On Saturday night, Edmonton head coach Dallas Eakins decided that it was a good idea to make Nail Yakupov a healthy scratch. It seems obvious to me that this was a terrible idea. Not only is Nail Yakupov miles better at playing hockey than several Oilers who did play Saturday, it's also difficult to understand how this might pay dividends longer term. Joanne Ireland grabbed some quotes from each of the parties yesterday, so let's see if looking at those helps this to make some sense.
First, let's look at what Eakins had to say about what he hoped to achieve with the scratch:
The kid's passion is to score and he was just going to take it all on himself to do that. I don’t care how good you are, you can’t produce by yourself in this league. You have to use your linemates, so it was more of a reset button for him. He can come in fresh with a new perspective.
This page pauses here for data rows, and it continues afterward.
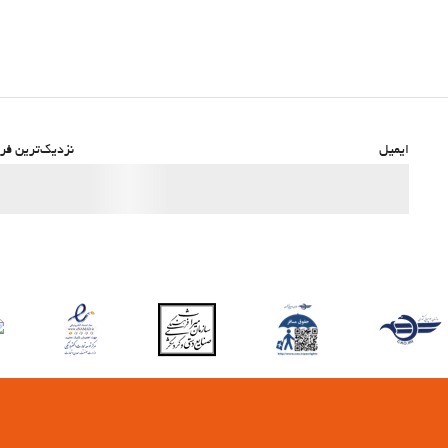
ایمیل
نزدیک‌ترین فرو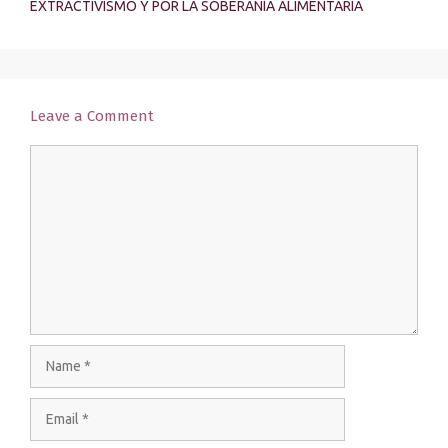
EXTRACTIVISMO Y POR LA SOBERANÍA ALIMENTARIA
Leave a Comment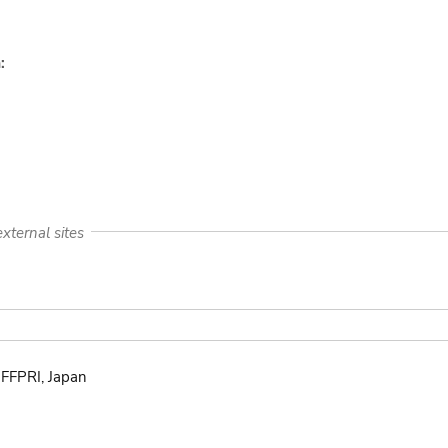
:
xternal sites
 FFPRI, Japan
Sounds possibly constructive if Yakupov buys in. Of course, it's tough to see how Yakupov is going to look at things that way when you know that...
he takes it real personally when things aren’t going his way.
Shockingly, Yakupov seems to have taken it personally, and this "opportunity" to hit the reset button had him venting about some of the things that the new coaching staff has asked him to do:
I’m not happy about it. I just want to play every game. I’m going to play my game. I’m not going to change but maybe play better without the puck, or forecheck more, but I love playing with the puck. I really don’t like skating all the time, and forechecking, and hitting somebody every shift. I don’t think it’s my game.
Doesn't exactly sound like a man who's loving his relationship with the new coaching staff. And now today we've got Lowetide pointing out some Twitter quotes from a legit Russian journalist about Yakupov potentially heading home. With an IIHF suspension on the way if he leaves before his entry-level contract comes to an end, I can't imagine Yakupov leaving Edmonton anytime soon, but that kind of sentiment in the air is exactly what you don't want to have happen.
Nail Yakupov is a tremendously gifted hockey player, and I'm sure that Dallas Eakins wants him to be great. Sending Yakupov to the press-box seems like a terrible way to approach that goal.